Selected passage:
Closed theoevans1 closed 3 years ago
Access being denied is common, usually, the servers might suspect you of being a bot and temporarily deny you from scraping. This issue is unfixable, maybe use a different header? Overall you can't really fix this.
"Access Denied" is the scraper's error message for private fics. The errors file will contain the work IDs for the Access Denied fics; if you navigate directly to that work (e.g. https://archiveofourown.org/works/ID), you can check if that is the issue (or a related access restriction). We cannot (and should not) scrape private fics.
@ssterman Hm, they don't seem to be private or otherwise restricted. It's generally been alternating between several in a row scraped successfully and several in a row Access Denied.
In that case @jack-debug may be correct; the scraper outputs "access denied" if there was an error or if it can't find the body text, which might happen if you're being blocked. Try increasing the delay between page accesses. You can also extract the failed IDs from the error file and retry only those in a separate batch.

Entries supplied:
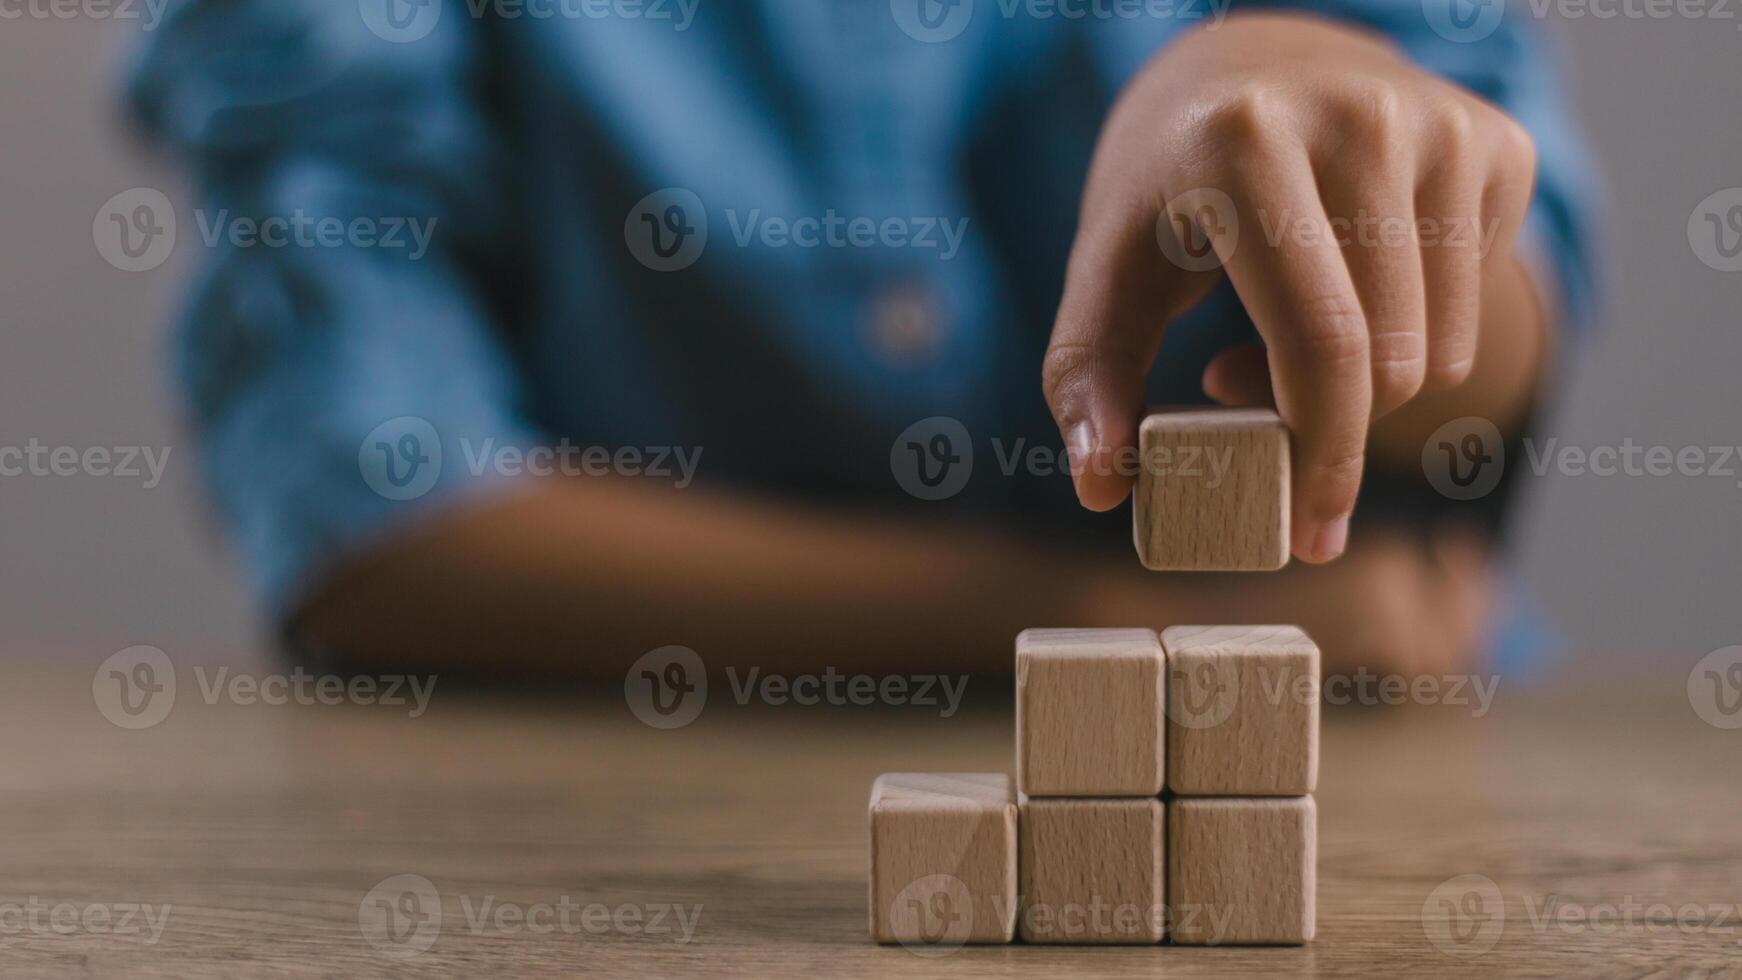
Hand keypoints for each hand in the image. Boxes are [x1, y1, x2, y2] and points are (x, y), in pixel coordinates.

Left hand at [1043, 13, 1537, 563]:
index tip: (1308, 533)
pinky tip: (1348, 289)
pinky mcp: (1495, 142)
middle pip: (1391, 362)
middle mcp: (1359, 119)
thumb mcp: (1105, 272)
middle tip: (1256, 417)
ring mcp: (1439, 124)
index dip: (1323, 456)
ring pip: (1443, 350)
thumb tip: (1101, 487)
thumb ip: (1088, 378)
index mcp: (1245, 147)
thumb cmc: (1167, 192)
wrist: (1246, 74)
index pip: (1322, 342)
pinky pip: (1477, 306)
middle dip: (1332, 431)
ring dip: (1367, 385)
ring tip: (1286, 336)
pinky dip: (1416, 334)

Task goal:
Continue the forum thread about the fanfiction scraper's "Access Denied" errors, starting after its final reply.

Result of the task:
Makes sense, I'll try running the failed IDs again. Thank you for your help!
Hi! I've tried a few times to run
python ao3_get_fanfics.py
, and it's successfully scraping around half of the stories but the rest are coming back "Access Denied." I tried adding this http header flag but it didn’t seem to help:--header 'Chrome/88.0.4324.146 (Macintosh; Intel Mac OS X 10.15.7); Theo Evans/University of Chicago/theoevans@uchicago.edu'
Any ideas of what might be going wrong?
Thank you!